» **Activity**: Go through the data line by line. Copy each one holding the string "down".

» **Dataset content**:
- Opening Delimiter -

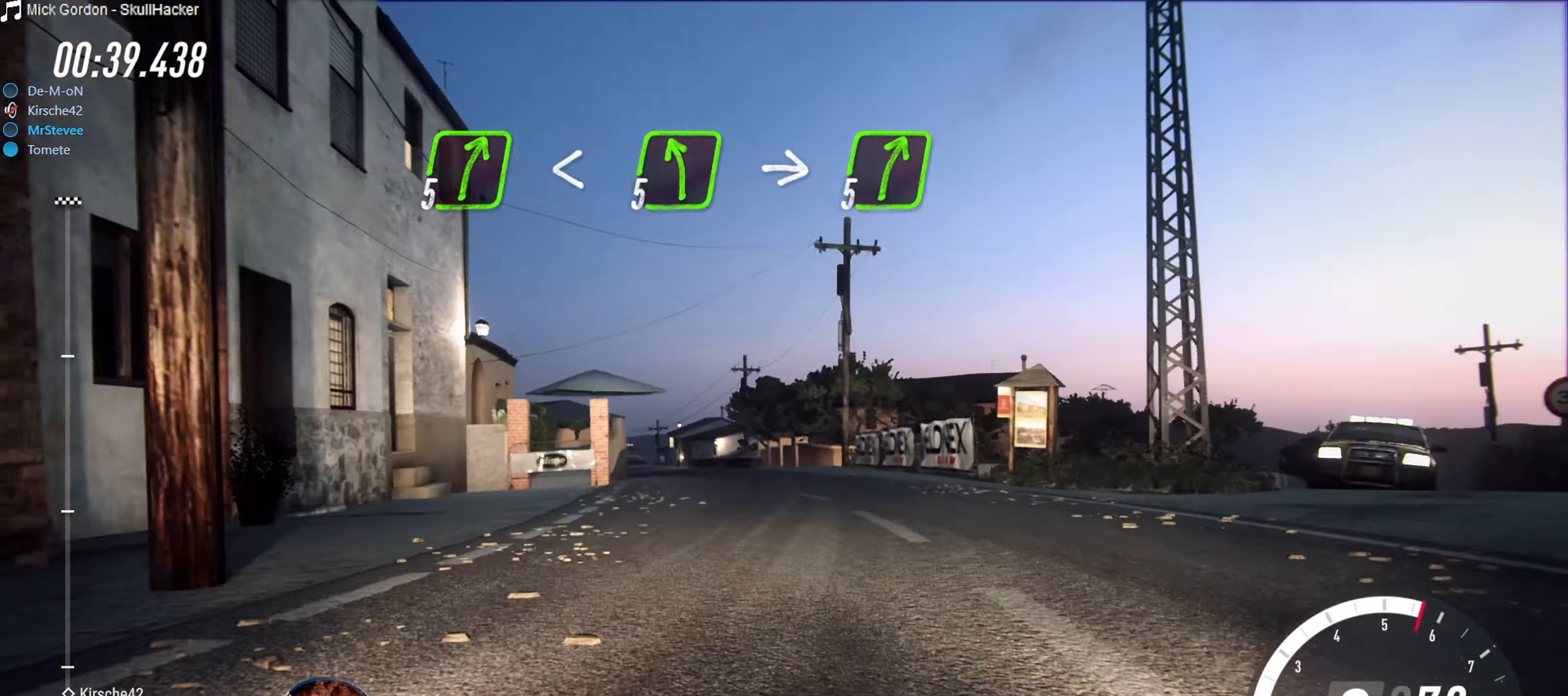
{"buttons": ["R2"], "left_stick": "right", "right_stick": "center", "events": [[266, "left_stick", "center"], [450, "left_stick", "right"]]}
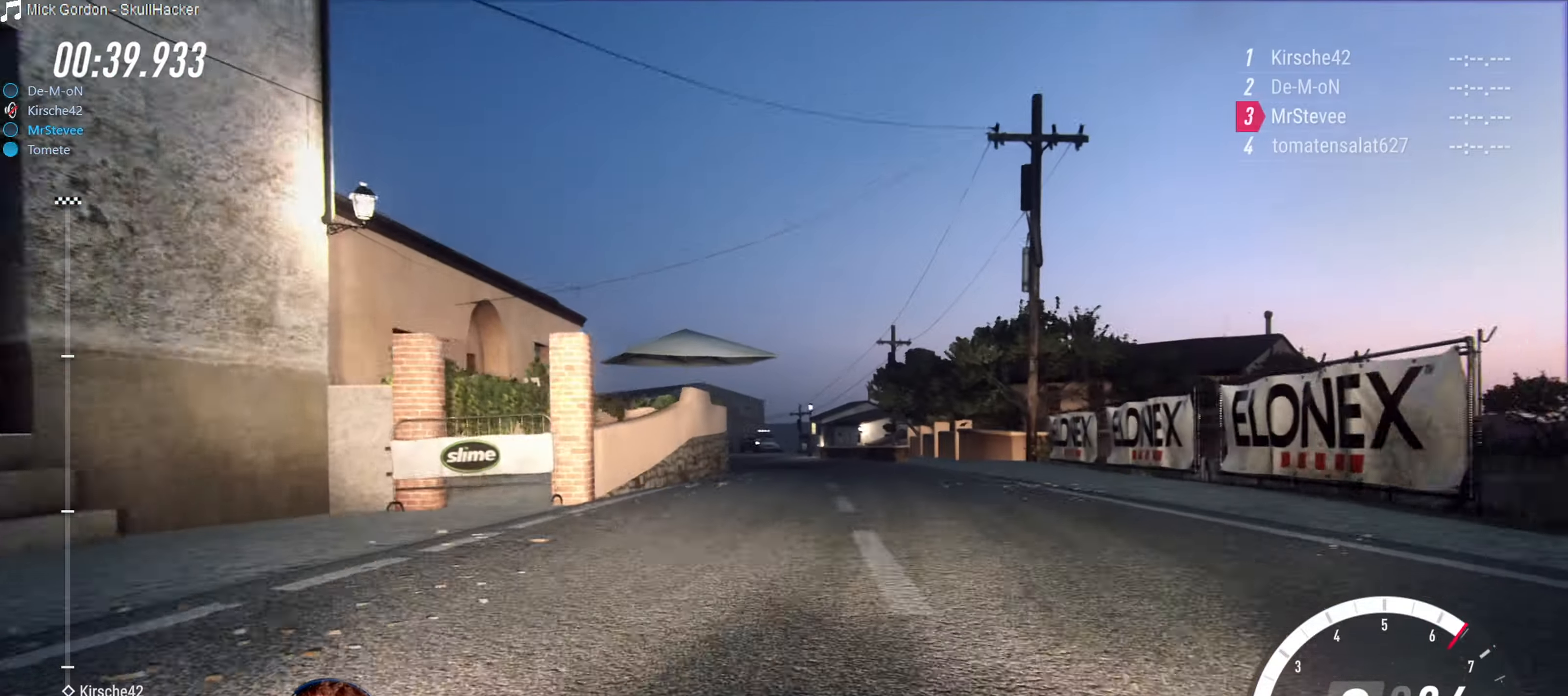
{"buttons": ["R2"], "left_stick": "down-left", "right_stick": "center", "events": [[83, "left_stick", "center"], [250, "left_stick", "right"], [316, "left_stick", "center"], [416, "left_stick", "down-left"]]}
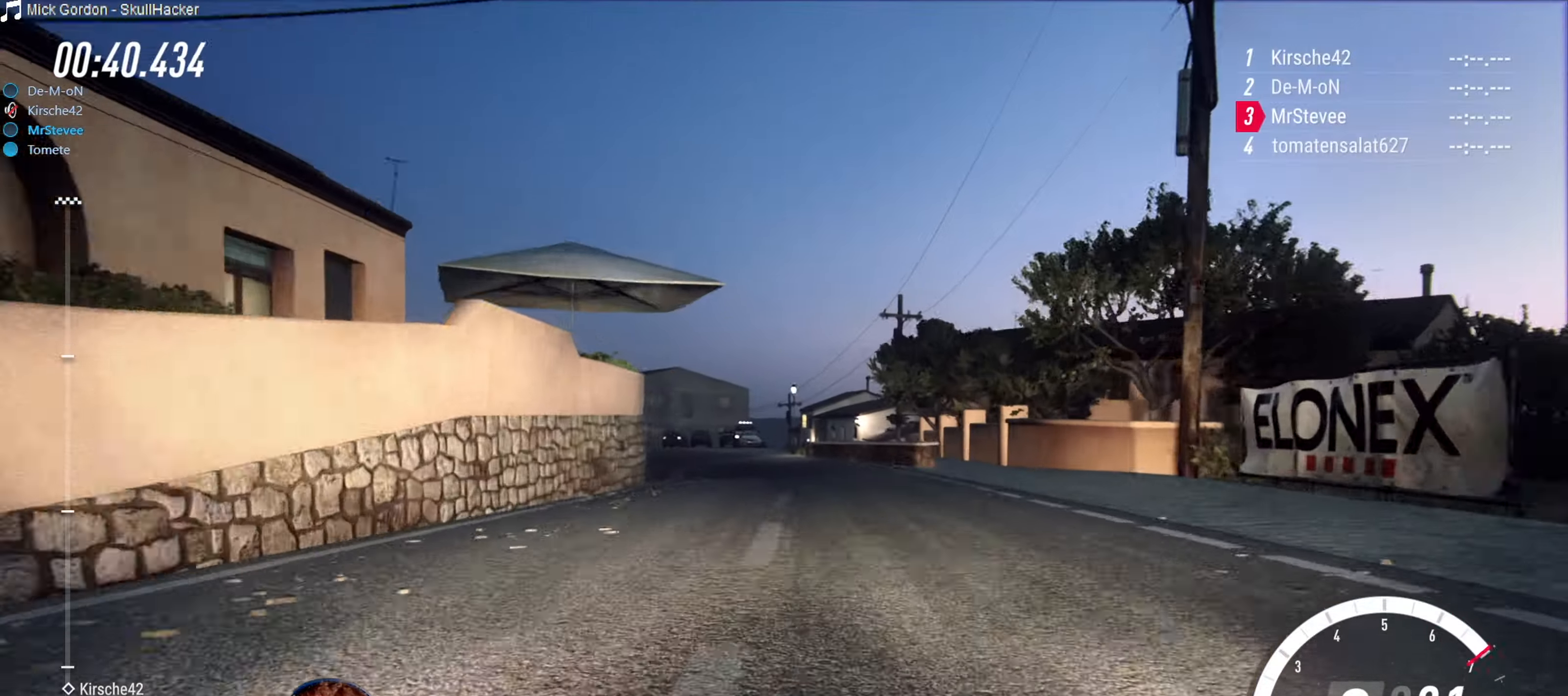
{"buttons": ["R2"], "left_stick": "center", "right_stick": "center", "events": [[66, "left_stick", "center"], [233, "left_stick", "down-left"], [266, "R2", "up"], [433, "R2", "down"], [450, "left_stick", "center"]]}
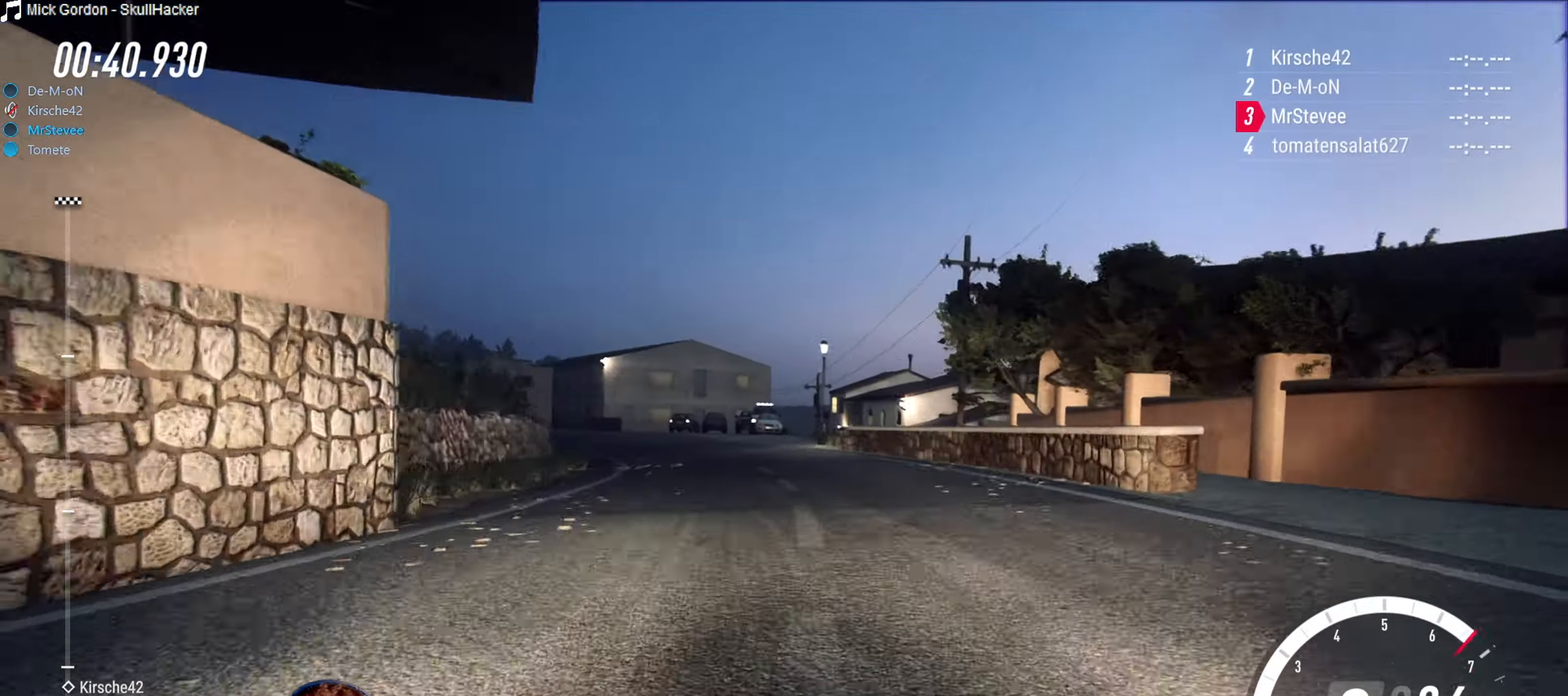
{"buttons": ["L2"], "left_stick": "down-left", "right_stick": "center", "events": [[66, "left_stick", "down-left"], [350, "R2", "up"], [416, "L2", "down"]]}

- Closing Delimiter -

» **Exercise answer**:
{"buttons": ["R2"], "left_stick": "down-left", "right_stick": "center", "events": [[83, "left_stick", "center"], [250, "left_stick", "right"], [316, "left_stick", "center"], [416, "left_stick", "down-left"]]}
{"buttons": ["R2"], "left_stick": "center", "right_stick": "center", "events": [[66, "left_stick", "center"], [233, "left_stick", "down-left"], [266, "R2", "up"], [433, "R2", "down"], [450, "left_stick", "center"]]}
{"buttons": ["L2"], "left_stick": "down-left", "right_stick": "center", "events": [[66, "left_stick", "down-left"], [350, "R2", "up"], [416, "L2", "down"]]}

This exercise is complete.